(阅读材料)

博士论文：基于可编程网卡的高性能数据中心系统

中国科学技术大学博士论文 作者：李博杰 / USTC Doctoral Dissertation, Author: Bojie Li

中文版: 基于可编程网卡的高性能数据中心系统 (PDF, 8 MB)

AI Translated Unofficial English Version: High Performance Data Center Systems with Programmable Network Interface Cards (PDF, 8 MB)

Publication Date: 2019-05-26.

摘要

数据中心是支持当今世界各种互联网服务的基础设施，面临硬件和应用两方面的挑战。硬件方面，通用处理器的性能提升逐渐放缓；应用方面，大数据与机器学习对算力的需求与日俱增。不同于容易并行的 Web 服务，大数据与机器学习需要各计算节点间更多的通信，这推动了数据中心网络性能的快速提高，也对共享数据存储的性能提出了更高的要求。然而，数据中心的网络和存储基础设施主要使用通用处理器上的软件处理，其性能落后于快速增长的网络、存储、定制化计算硬件性能，日益成为系统的瓶颈。与此同时，在云化的数据中心中，灵活性也是一项重要需求。为了同时提供高性能和灵活性，近年来，可编程网卡在数据中心被广泛部署，利用现场可编程门阵列（FPGA）等定制化硬件加速虚拟网络。

本文旨在探索基于可编程网卡的高性能数据中心系统。可编程网卡在加速虚拟网络之外，还可以加速网络功能、数据结构、操作系统等。为此，本文用 FPGA 可编程网卡实现云计算数据中心计算、网络、内存存储节点的全栈加速。

(待办任务)
a. 请把可编程网卡论文摘要中从“中文版: 基于可编程网卡的高性能数据中心系统 (PDF, 8”到“Cards (PDF, 8 MB)”的这一段原样抄写下来。
b. 从可编程网卡论文摘要的最后一句之后接着往下写。

(所示信息)
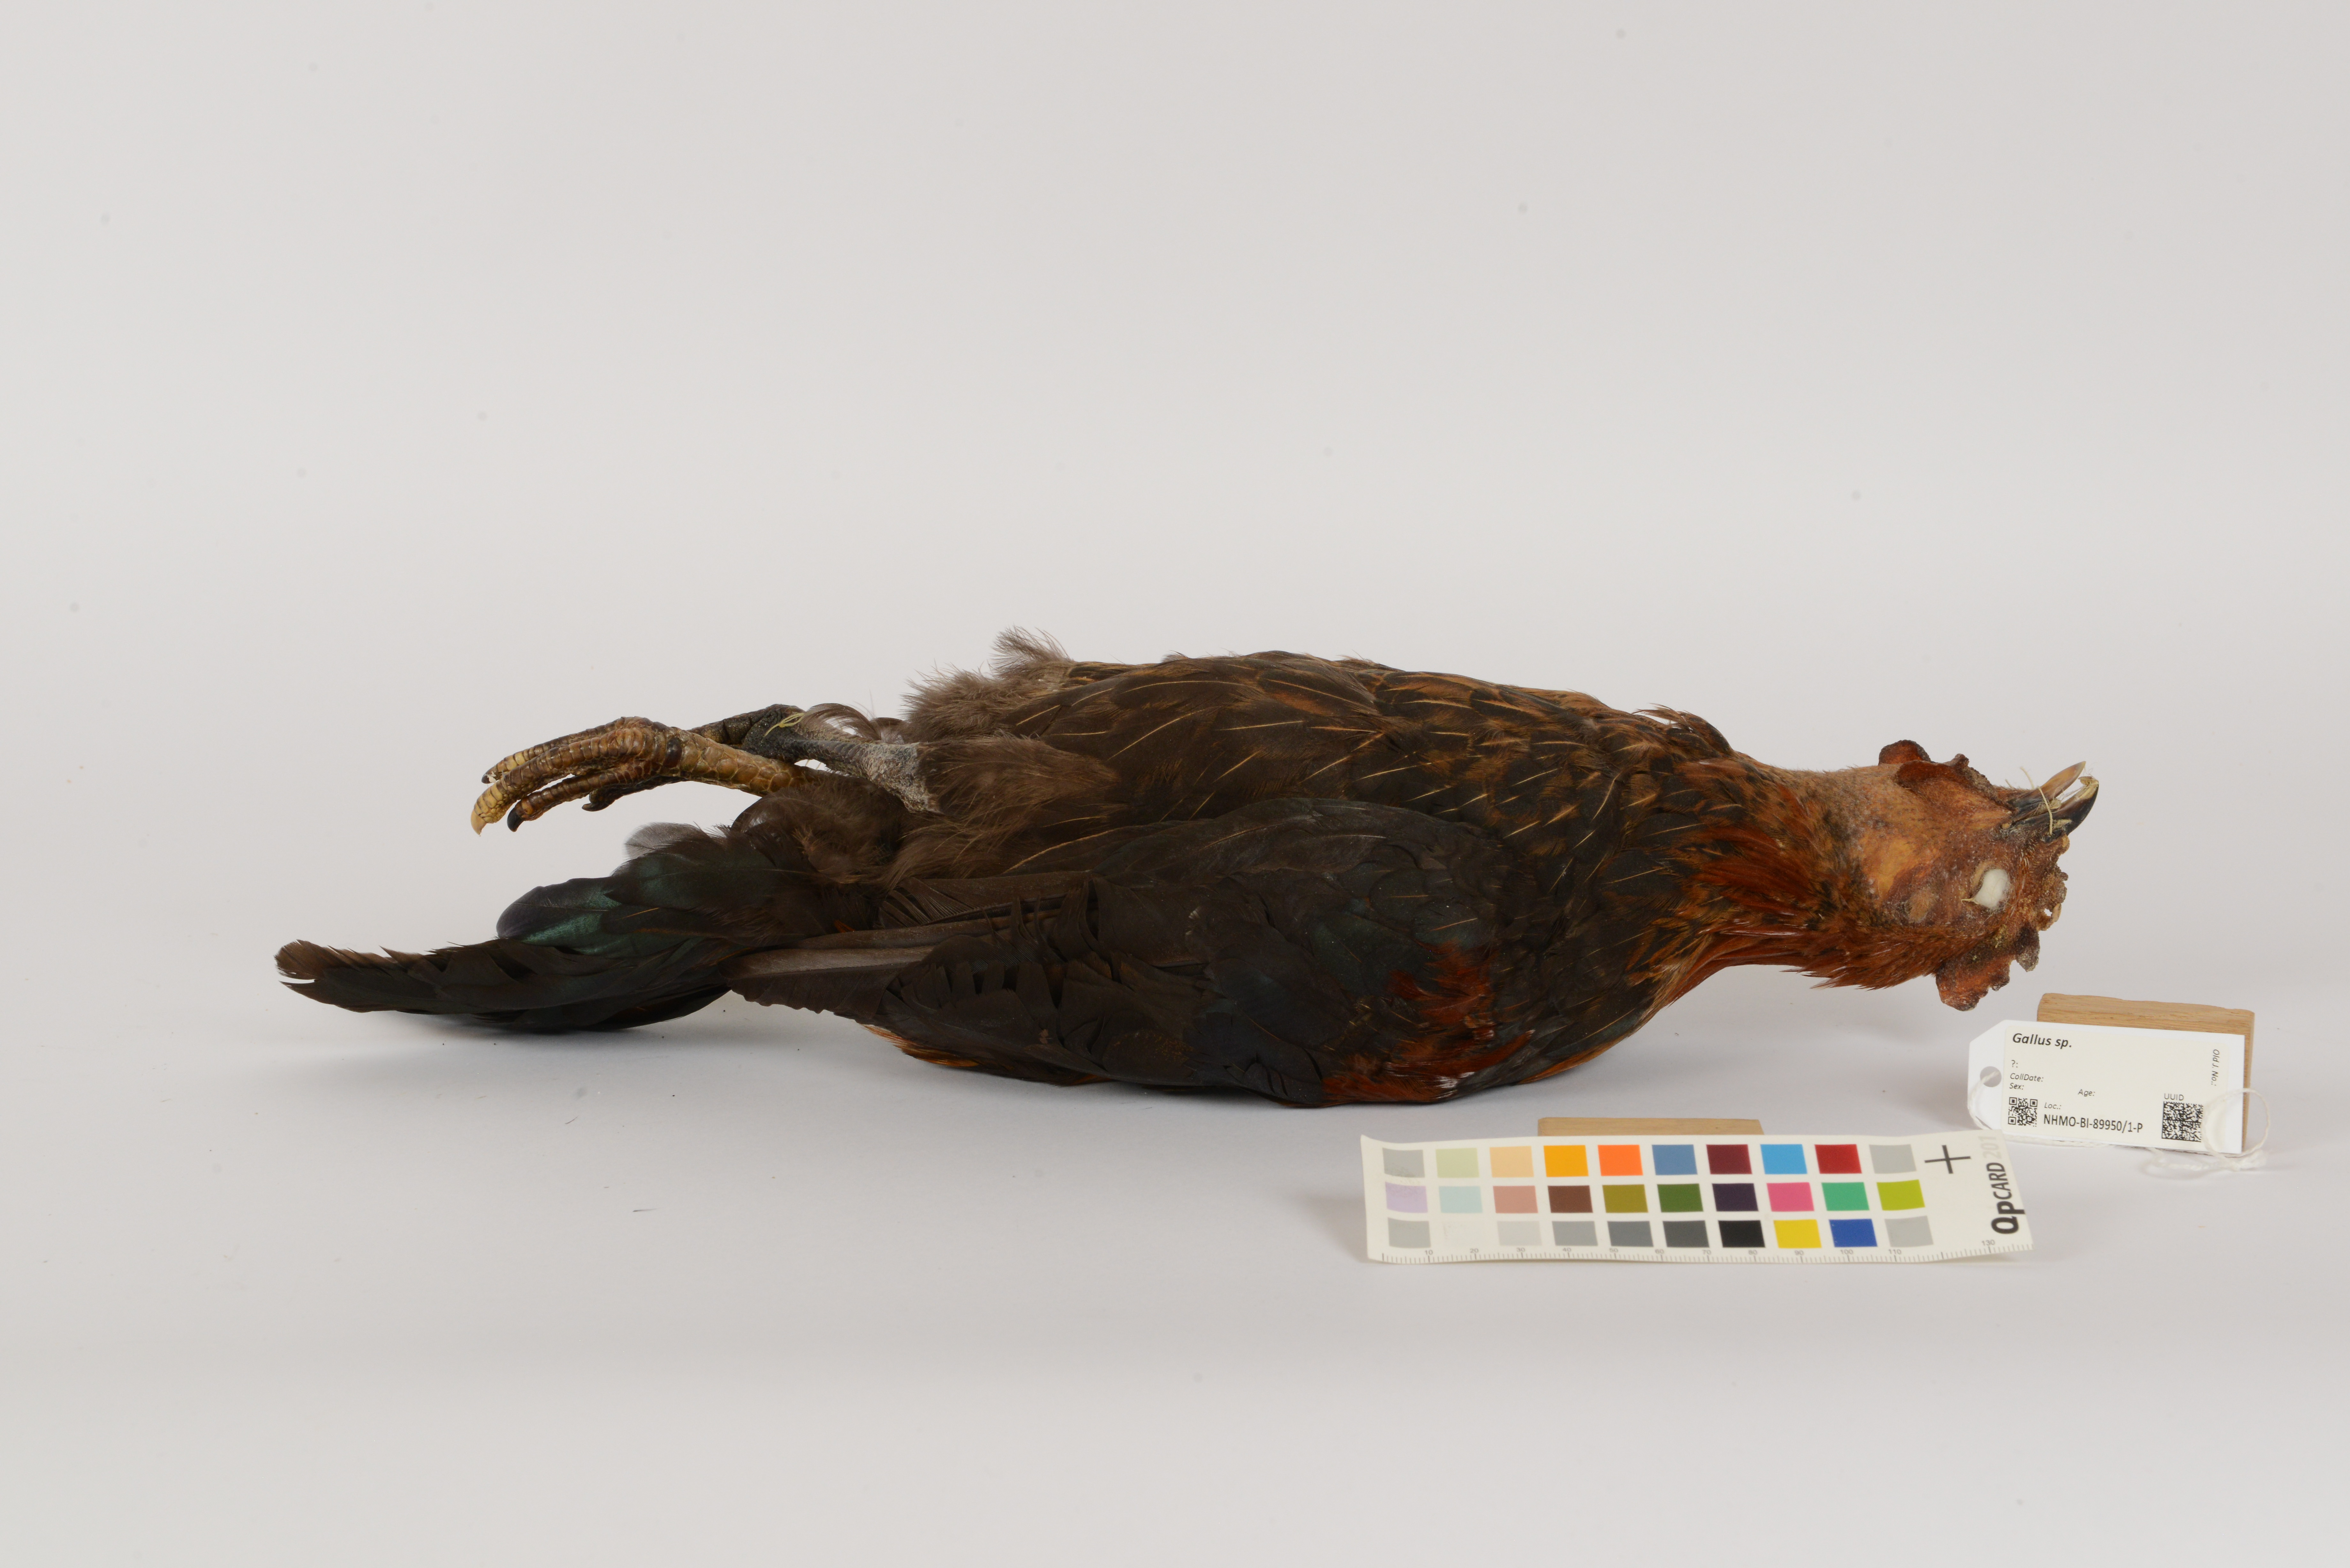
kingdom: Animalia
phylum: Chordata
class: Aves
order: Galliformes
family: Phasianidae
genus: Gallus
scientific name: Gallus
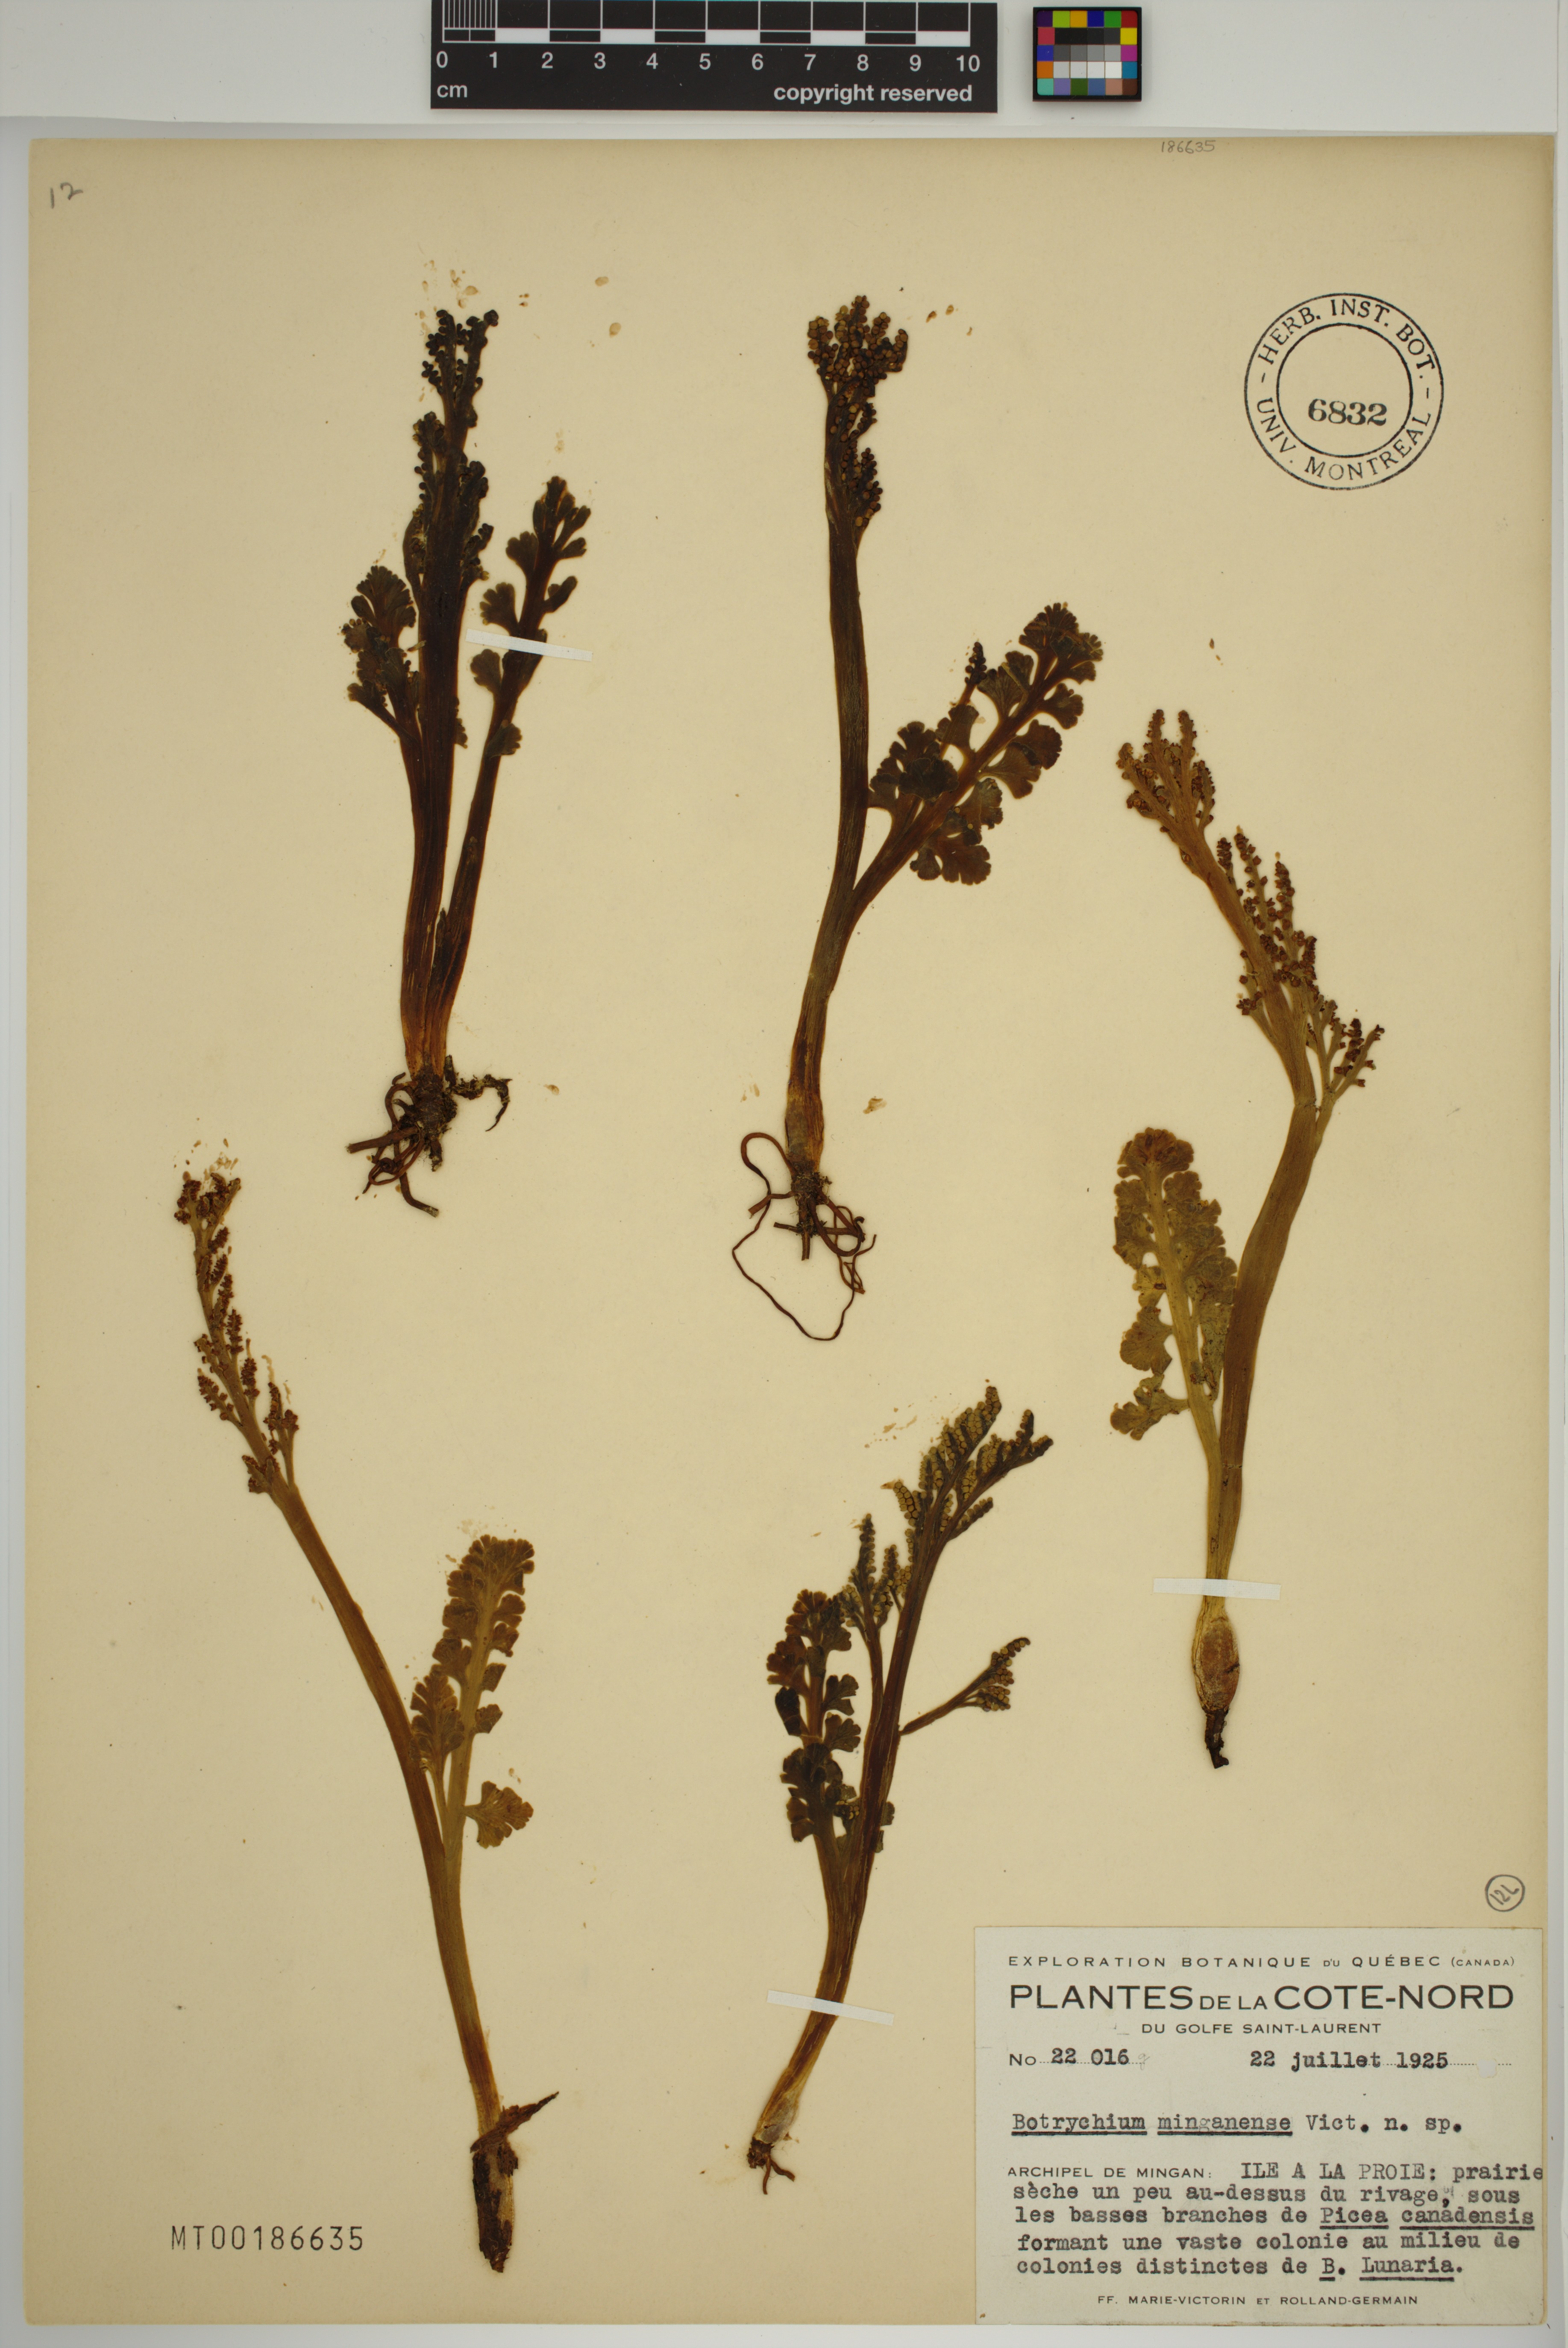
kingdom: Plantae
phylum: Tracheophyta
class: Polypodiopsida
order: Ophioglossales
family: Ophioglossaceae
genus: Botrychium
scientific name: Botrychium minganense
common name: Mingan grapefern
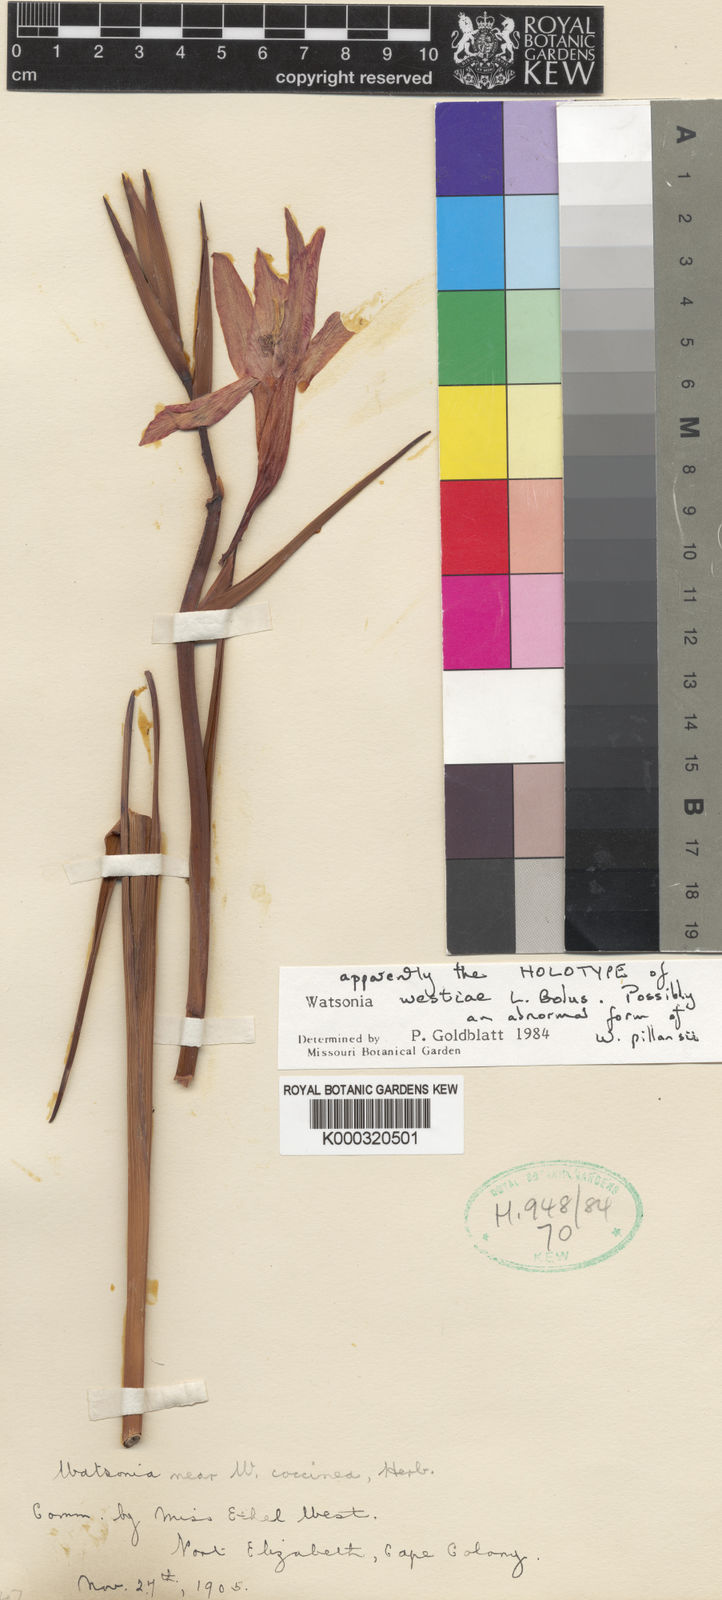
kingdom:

(本题答案)
a.
中文版: 基于可编程网卡的高性能数据中心系统 (PDF, 8 MB)

AI Translated Unofficial English Version: High Performance Data Center Systems with Programmable Network Interface Cards (PDF, 8 MB)

b.
首先，本文提出用可编程网卡加速云计算中的虚拟网络功能，设计和实现了首个在商用服务器中用 FPGA 加速的高灵活性、高性能网络功能处理平台 ClickNP。为了简化 FPGA 编程，本文设计了类 C 的 ClickNP 语言和模块化的编程模型，并开发了一系列优化技术，以充分利用 FPGA 的海量并行性；实现了 ClickNP 开发工具链，可以与多种商用高层次综合工具集成；基于 ClickNP 设计和实现了 200 多个网络元件，并用这些元件组建起多种网络功能。相比基于 CPU 的软件网络功能，ClickNP 的吞吐量提高了 10 倍，延迟降低到 1/10。

其次，本文提出用可编程网卡加速远程数据结构访问。本文基于 ClickNP 编程框架，设计实现了一个高性能内存键值存储系统 KV-Direct，在服务器端绕过 CPU，用可编程网卡通过 PCIe 直接访问远程主机内存中的数据结构。通过把单边 RDMA 的内存操作语义扩展到键值操作语义，KV-Direct 解决了单边 RDMA 操作数据结构时通信和同步开销高的问题。利用 FPGA 可重配置的特性，KV-Direct 允许用户实现更复杂的数据结构。面对网卡与主机内存之间 PCIe 带宽较低、延迟较高的性能挑战，通过哈希表、内存分配器、乱序执行引擎、负载均衡和缓存、向量操作等一系列性能优化，KV-Direct 实现了 10 倍于 CPU 的能耗效率和微秒级的延迟，是首个单机性能达到 10 亿次每秒的通用键值存储系统。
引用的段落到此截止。